Did I sound prickly? Sorry if it came out that way. I actually appreciate your comment. I'm seriously considering a second edition of 'Pretzel Legs', and if it goes ahead there are a few changes that I will make. Although I like the sound of Marsden matting, and always have, it might bow to Marston and wave it through. But then again...!? Oh, we'll see when the time comes.

Martin Hadlow

Be assured, Laurie, that I was not seeking to be critical or pedantic. Just making an observation.

I agree with you that 'Marsden Matting' has a nice (logical sounding) ring to it. It's a little like the alliteration of 'Bailey Bridge'.

As the Bailey (of bridge fame) was a British public servant (and one of his bridges still survives over the Matanikau River in Honiara) I always imagined that the Marsden (or Marston) of the matting was also a person.

While living on Guadalcanal, I often met visiting US Marine veterans who were surprised at how well the matting had survived from World War Two. They called it Marston and (in that pre-Google era) I had to go to the history books to check it out. With Google, we discover that it was named after the town of Marston which was near Camp Mackall, a major WWII airborne training camp.

Having viewed Marston, NC through Google on-line, one can't help but wonder why they tested the matting in a place which looks like a one-horse town. Maybe it was bigger then.

But why didn't they call it Mackall Matting instead? This also has a nice alliterative tone to it and would seem more logical, given that it was a military base. Another historical strand for me to pedantically pursue!

Laurie Meintjes

Thank you, Martin, for pointing out the correct spelling and derivation of Marston matting. However, there must be something (perhaps euphony) in its ubiquitous alternative, Marsden, that attracts the ear and, for that matter, Google. It even crops up in the recollections of some of those who saw or handled the stuff during WW2. Ron Wylie, who served as a Deck Officer on various BP vessels during the war years, recalls berthing at the B.H.P.wharf in Newcastle "to load a large quantity of Marsden Matting". I seem to be in good company, even if we are all wrong.

Martin Hadlow

Really enjoyed the excerpt about Port Moresby airport in 1962. I'm sure the reference to 'Marsden matting' [sic] takes us all back to our time in the Pacific where we saw this product being used in just about every post-war situation. And it's still going now! Pig pens, fences, foot bridges, you name it.

I had always heard it called 'Marston matting' and presumed that it had been named after a person, probably the inventor. Not so.

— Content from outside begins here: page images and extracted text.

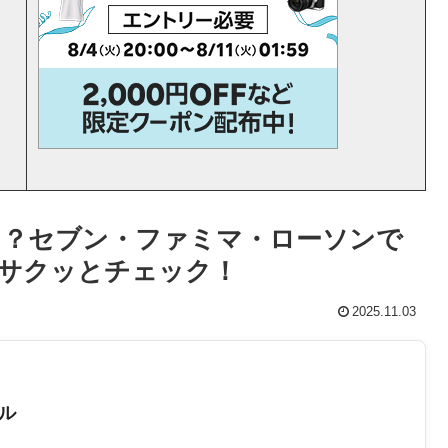
る？セブン・ファミマ・ローソンで
サクッとチェック！
2025.11.03
ル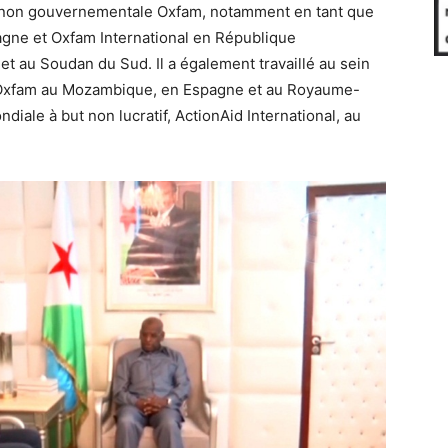
ion non gouvernementale Oxfam, notamment en tant que
agne et Oxfam International en République
t au Soudan du Sud. Il a également travaillé au sein
d’Oxfam au Mozambique, en Espagne et au Royaume-
diale à but non lucratif, ActionAid International, au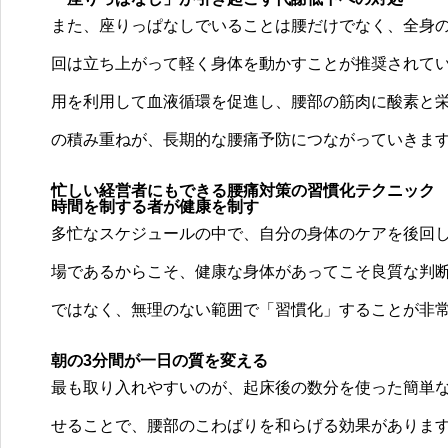
心と体を癒す、ゆるまる治療院
また、座りっぱなしでいることは腰だけでなく、全身の
回は立ち上がって軽く身体を動かすことが推奨されて
用を利用して血液循環を促進し、腰部の筋肉に酸素と
の積み重ねが、長期的な腰痛予防につながっていきま
忙しい経営者にもできる腰痛対策の習慣化テクニック
時間を制する者が健康を制す
多忙なスケジュールの中で、自分の身体のケアを後回
場であるからこそ、健康な身体があってこそ良質な判
ではなく、無理のない範囲で「習慣化」することが非
朝の3分間が一日の質を変える
最も取り入れやすいのが、起床後の数分を使った簡単な
せることで、腰部のこわばりを和らげる効果がありま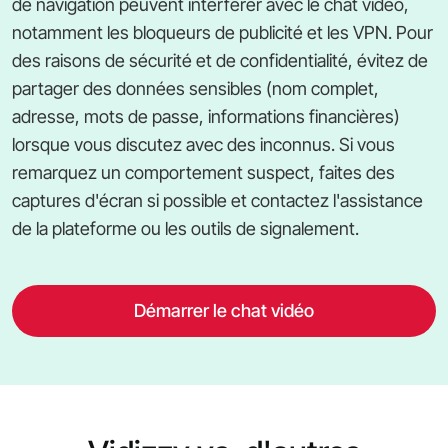
de navigation peuvent interférer avec le chat vidéo,
notamment les bloqueurs de publicité et les VPN. Pour
des raisons de sécurité et de confidentialité, évitez de
partager des données sensibles (nom complet,
adresse, mots de passe, informations financières)
lorsque vous discutez avec des inconnus. Si vous
remarquez un comportement suspect, faites des
captures d'écran si possible et contactez l'assistance
de la plateforme ou les outils de signalement.
Démarrer le chat vidéo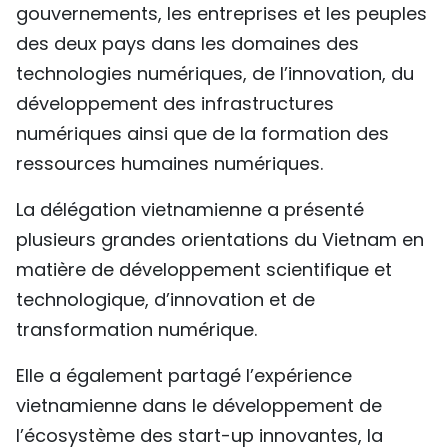
gouvernements, les entreprises et les peuples
des deux pays dans les domaines des
technologies numériques, de l’innovation, du
développement des infrastructures
numériques ainsi que de la formation des
ressources humaines numériques.
La délégation vietnamienne a présenté
plusieurs grandes orientations du Vietnam en
matière de développement scientifique et
technologique, d’innovation et de
transformation numérique.
Elle a également partagé l’expérience
vietnamienne dans le développement de
l’écosystème des start-up innovantes, la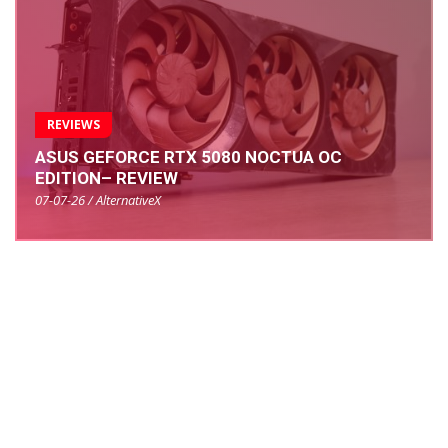
REVIEWS
ASUS GEFORCE RTX 5080 NOCTUA OC
EDITION– REVIEW
07-07-26 / AlternativeX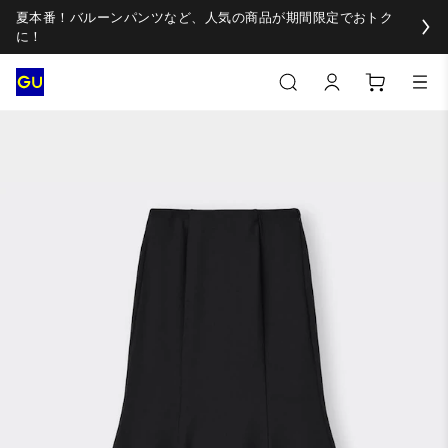
夏本番！バルーンパンツなど、人気の商品が期間限定でおトク
に！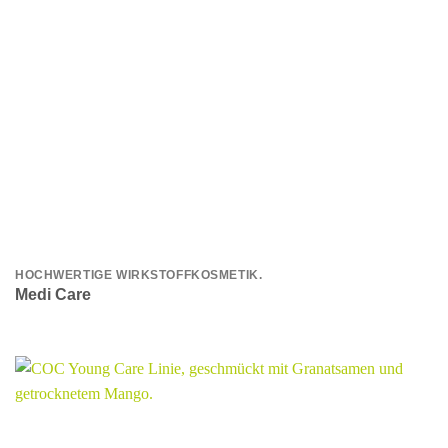
HOCHWERTIGE WIRKSTOFFKOSMETIK.
Medi Care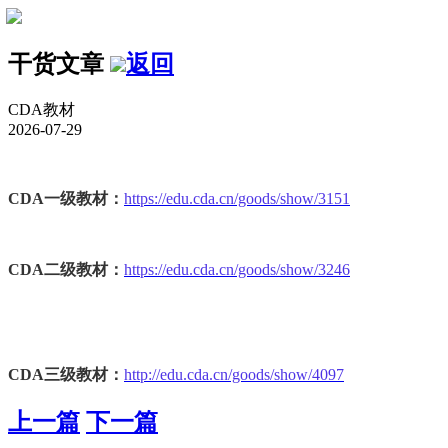
干货文章
返回
CDA教材
2026-07-29
CDA一级教材：
https://edu.cda.cn/goods/show/3151
CDA二级教材：
https://edu.cda.cn/goods/show/3246
CDA三级教材：
http://edu.cda.cn/goods/show/4097
上一篇
下一篇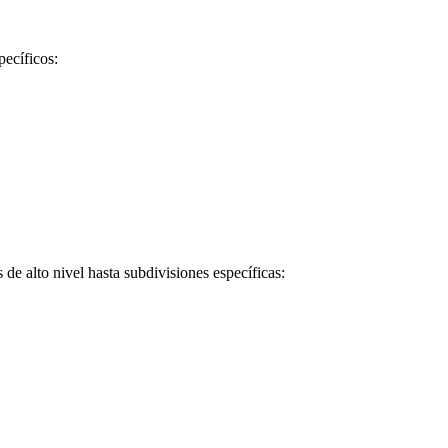
pecíficos:
de alto nivel hasta subdivisiones específicas: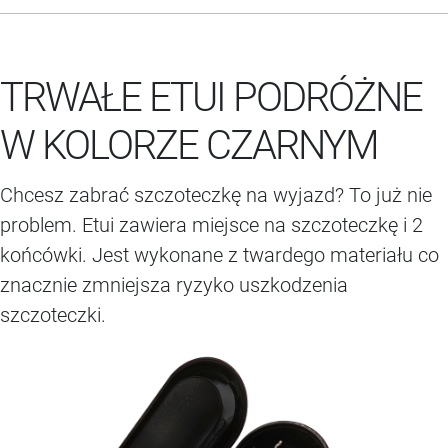
TRWAŁE ETUI PODRÓŻNE
W KOLORZE CZARNYM
Chcesz zabrać szczoteczkę na wyjazd? To już nie
problem. Etui zawiera miejsce na szczoteczkę i 2
końcówki. Jest wykonane z twardego materiału co
znacznie zmniejsza ryzyko uszkodzenia
szczoteczki.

The mention in 'Pretzel Legs' has taken me to the bookshelf and a copy of the official history of the US Army in World War II (The Corps of Engineers: the War Against Japan). I hope I'm not being too pedantic in quoting (p 125) as follows:

"Steel mat was also known as pierced steel plank, pierced plank, or Marston mat, from the name of the town in North Carolina near which this type of mat was first tested".

Apparently, 'Marston mat' was made from a special kind of steel, which is why it hardly rusts and is in use to this day. What an incredible product.